Alfred Bernhard Nobel was born on October 21 1833, in Stockholm, Sweden, the fourth of Immanuel and Caroline Nobel’s eight children. Alfred was often sickly as a child, but he was always lively and curious about the world around him. Although he was a skilled engineer and ready inventor, Alfred’s father struggled to set up a profitable business in Sweden. When Alfred was 4, his father moved to St. Petersburg, Russia, to take a job manufacturing explosives. The family followed him in 1842. Alfred’s newly affluent parents sent him to private tutors in Russia, and he quickly mastered chemistry and became fluent in English, French, German and Russian as well as his native language, Swedish.

Alfred left Russia at the age of 18. After spending a year in Paris studying chemistry, he moved to the United States.
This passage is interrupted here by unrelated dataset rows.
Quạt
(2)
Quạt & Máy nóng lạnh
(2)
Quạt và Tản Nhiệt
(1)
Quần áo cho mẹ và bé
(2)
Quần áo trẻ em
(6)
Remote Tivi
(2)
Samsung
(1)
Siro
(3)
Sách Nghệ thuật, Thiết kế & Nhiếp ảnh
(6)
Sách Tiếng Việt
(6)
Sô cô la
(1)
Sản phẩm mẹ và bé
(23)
After five years, he returned to Russia and began working in his father’s factory making military equipment for the Crimean War. In 1859, at the war’s end, the company went bankrupt. The family moved back to Sweden, and Alfred soon began experimenting with explosives. In 1864, when Alfred was 29, a huge explosion in the family’s Swedish factory killed five people, including Alfred’s younger brother Emil. Dramatically affected by the event, Nobel set out to develop a safer explosive. In 1867, he patented a mixture of nitroglycerin and an absorbent substance, producing what he named “Dynamite.”

In 1888, Alfred’s brother Ludvig died while in France. A French newspaper erroneously published Alfred’s obituary instead of Ludvig’s, and condemned Alfred for his invention of dynamite. Provoked by the event and disappointed with how he felt he might be remembered, Nobel set aside a bulk of his estate to establish the Nobel Prizes to honor men and women for outstanding achievements in physics, chemistry, medicine and literature, and for working toward peace. Sweden’s central bank, Sveriges Riksbank, established the Nobel Prize in Economics in 1968 in honor of Alfred Nobel.

He died of a stroke on December 10 1896, in San Remo, Italy. After taxes and bequests to individuals, Nobel left 31,225,000 Swedish kronor (equivalent to 250 million U.S. dollars in 2008) to fund the Nobel Prizes.